De verenigingen in ons land zijn over het algemeen iets minder pessimistisch over hun financiële situatie, maar ze zijn niet allemaal uit de gevarenzone. Dat blijkt uit onderzoek in opdracht van de Koning Boudewijnstichting, die het verenigingsleven als belangrijke speler in het democratische weefsel van nabij opvolgt.
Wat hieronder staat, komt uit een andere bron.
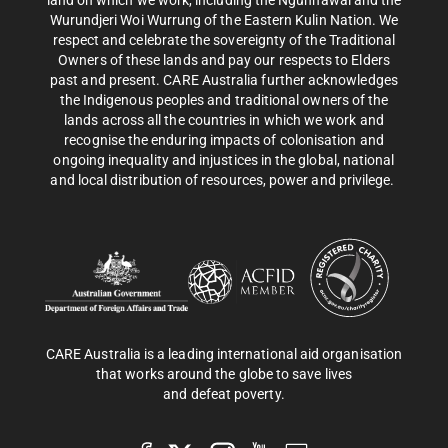
land on which we work, including the Ngunnawal and the
Wurundjeri Woi Wurrung of the Eastern Kulin Nation. We
respect and celebrate the sovereignty of the Traditional
Owners of these lands and pay our respects to Elders
past and present. CARE Australia further acknowledges
the Indigenous peoples and traditional owners of the
lands across all the countries in which we work and
recognise the enduring impacts of colonisation and
ongoing inequality and injustices in the global, national
and local distribution of resources, power and privilege.
CARE Australia is a leading international aid organisation
that works around the globe to save lives
and defeat poverty.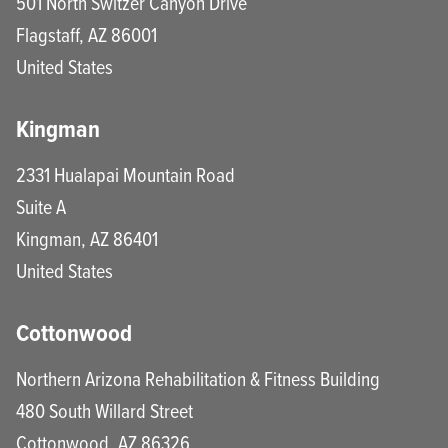
501 North Switzer Canyon Drive
Flagstaff
,
AZ
86001
United States
Kingman
2331 Hualapai Mountain Road
Suite A
Kingman
,
AZ
86401
United States
Cottonwood
Northern Arizona Rehabilitation & Fitness Building
480 South Willard Street
Cottonwood
,
AZ
86326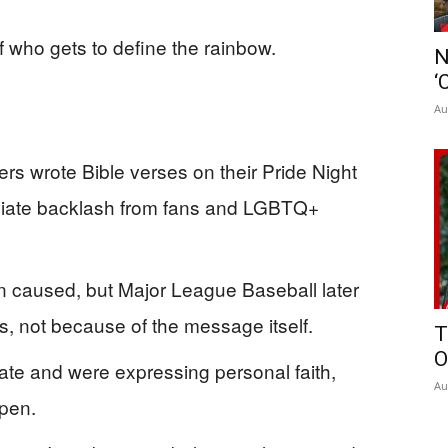
 who gets to define the rainbow.
N
‘
Au
rs wrote Bible verses on their Pride Night
diate backlash from fans and LGBTQ+
n caused, but Major League Baseball later
es, not because of the message itself.
T
O
ate and were expressing personal faith,
Au
open.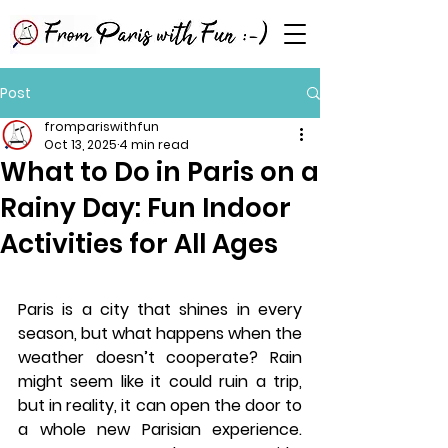
Post
frompariswithfun
Oct 13, 2025
4 min read
What to Do in Paris on a
Rainy Day: Fun Indoor
Activities for All Ages
Paris is a city that shines in every 
season, but what happens when the 
weather doesn’t cooperate? Rain 
might seem like it could ruin a trip, 
but in reality, it can open the door to 
a whole new Parisian experience. 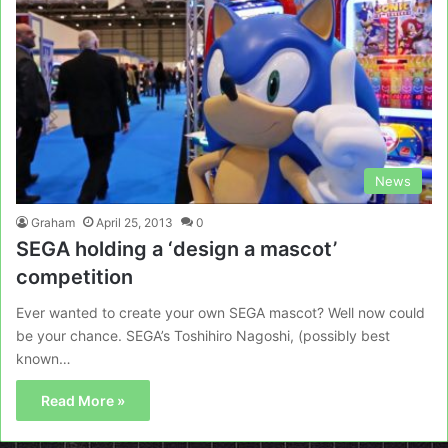
News
Graham
April 25, 2013
0
SEGA holding a ‘design a mascot’
competition
Ever wanted to create your own SEGA mascot? Well now could
be your chance. SEGA’s Toshihiro Nagoshi, (possibly best
known…
Read More »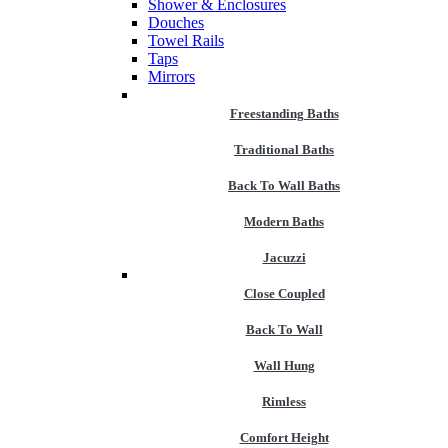
Shower & Enclosures
Douches
Towel Rails
Taps
Mirrors
Freestanding Baths
Traditional Baths
Back To Wall Baths
Modern Baths
Jacuzzi
Close Coupled
Back To Wall
Wall Hung
Rimless
Comfort Height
Om de twee jaar houdt de Koning Boudewijnstichting de vinger aan de pols van het verenigingsleven. Voor haar Barometer van de Verenigingen peilde ze eind 2018 via een kwantitatief en kwalitatief onderzoek naar de financiële gezondheid van ons verenigingsleven. Dit bracht een boeiend geheel aan cijfers aan het licht:
- Eind 2017 waren er niet minder dan 109.930 verenigingen en stichtingen actief.
- 10.699 verenigingen zijn werkgever.
- Samen stellen ze 329.642 mensen te werk.
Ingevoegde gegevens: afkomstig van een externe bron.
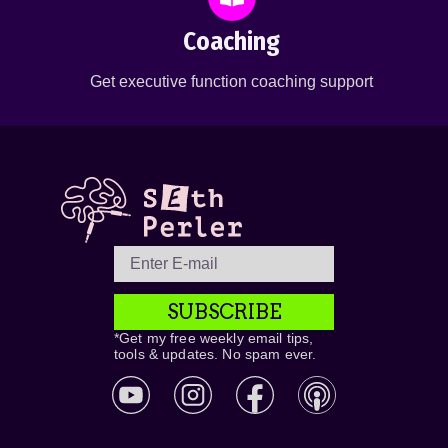
Coaching
Get executive function coaching support
SUBSCRIBE
*Get my free weekly email tips,
tools & updates. No spam ever.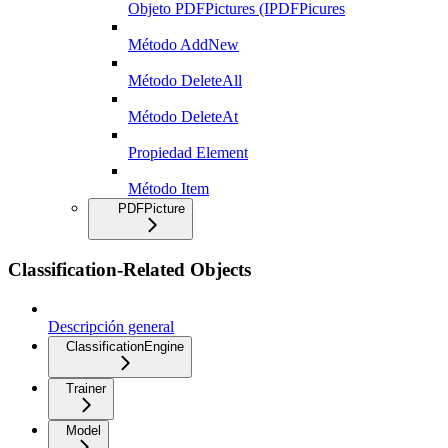
Objeto PDFPictures (IPDFPicures
Método AddNew
Método DeleteAll
Método DeleteAt
Propiedad Element
Método Item
PDFPicture
Classification-Related Objects
Descripción general
ClassificationEngine
Trainer
Model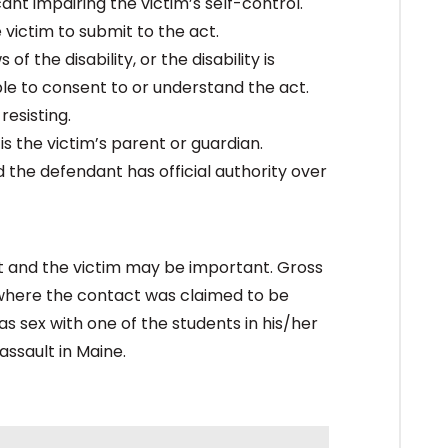
ant impairing the victim’s self-control.
victim to submit to the act.
f the disability, or the disability is
ble to consent to or understand the act.
resisting.
is the victim’s parent or guardian.
d the defendant has official authority over
t and the victim may be important. Gross
s where the contact was claimed to be
s sex with one of the students in his/her
assault in Maine.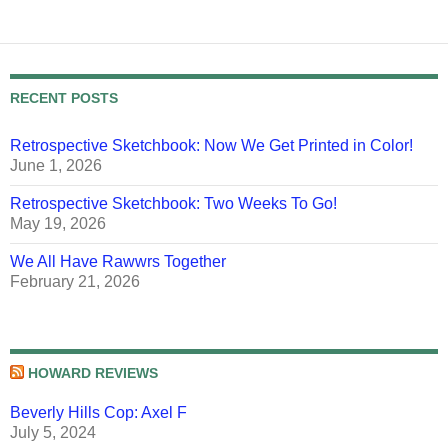
RECENT POSTS
Retrospective Sketchbook: Now We Get Printed in Color!
June 1, 2026
Retrospective Sketchbook: Two Weeks To Go!
May 19, 2026
We All Have Rawwrs Together
February 21, 2026
HOWARD REVIEWS
Beverly Hills Cop: Axel F
July 5, 2024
Wanneer iets dieper wordt ingezoomd op de financiële gezondheid van de verenigingssector, zien we het volgende:
- 81% van de verenigingen in België zegt dat hun financiële situatie stabiel gebleven of verbeterd is de voorbije 12 maanden (tgo. 73% in 2016).
- Toch kampt nog 12 procent met financiële problemen (18% in 2016).
- Twee op de drie verenigingen hebben reserves, maar bij nader toezien reiken die niet ver. Slechts 23% heeft een buffer om het langer dan 6 maanden vol te houden als de inkomsten plots wegvallen. De situatie is vooral nijpend in het Waalse Gewest en Brussel.
- 12% moest, onder druk van hun financiële situatie, mensen ontslaan, wat wel minder was dan in 2014 (24%).
Overheidssubsidies blijven de belangrijkste bron van inkomsten: 82% doet er een beroep op. Toch melden veel verenigingen in het kwalitatieve onderzoek dat de overheid niet meer de zekere geldschieter is die ze ooit was. De beschikbare budgetten zijn volgens hen meer versnipperd en overheden werken meer met projectsubsidies dan met structurele financiering. 30% van de verenigingen vult overheidssubsidies aan met commerciële activiteiten, zoals de verkoop van voorwerpen of diensten zoals coaching. Dat zijn er evenveel als in 2014. Maar de verenigingen die commerciële activiteiten hebben, spreken deze inkomstenbron meer aan.
Tot slot nog belangrijk: bijna de helft van de ondervraagde verenigingen (47%) voelt zich onvoldoende geïnformeerd over de hervorming van het vennootschaps- en verenigingsrecht of weet niet wat het effect hiervan zal zijn op de eigen werking. Ongeveer 1 op 3 geeft aan dat de eigen organisatie vast zal blijven houden aan inkomsten uit niet-economische activiteiten. 14% (en dan met name grote organisaties) ziet de hervorming als een opportuniteit met het oog op meer economische activiteiten.